PACE is available only in states that have chosen to offer the program under
Medicaid. To be eligible for PACE, a person must be 55 or older, live in the
service area of a PACE program and be certified as eligible for nursing home
care by an appropriate state agency. Enrollment is voluntary, then PACE becomes
the sole source of services for Medicare and Medicaid beneficiaries who choose
to enroll. PACE offers and manages all the medical, social and rehabilitative
services enrollees need to preserve or restore their independence, to remain in
their homes and communities, and to maintain their quality of life.
A team of doctors, nurses and other health professionals assesses the
participant's needs, develops care plans and provides services for total care.
Generally, services are provided in an adult day health center setting, but may
also include in-home and other referral services that enrollees may need, such
as medical specialists, laboratory and other diagnostic services, and hospital
care.
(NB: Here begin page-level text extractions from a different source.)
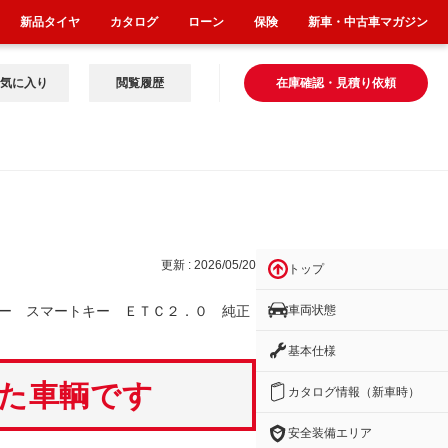
新品タイヤ
カタログ
ローン
保険
新車・中古車マガジン
気に入り
閲覧履歴
在庫確認・見積り依頼
Ｃ
更新 : 2026/05/20
トップ
車両状態
ー スマートキー ＥＴＣ２．０ 純正
基本仕様
いた車輌です
カタログ情報（新車時）
安全装備エリア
If a participant needs to be placed in a nursing home, PACE provides that
service and maintains care by regular evaluation and monitoring of the
beneficiary's condition.
A PACE program receives a fixed monthly payment per participant from Medicare
and Medicaid. The amounts are the same during the contract year, regardless of
the services a participant may need. Persons enrolled in PACE may also have to
pay a monthly premium, depending on their eligibility for Medicare and Medicaid.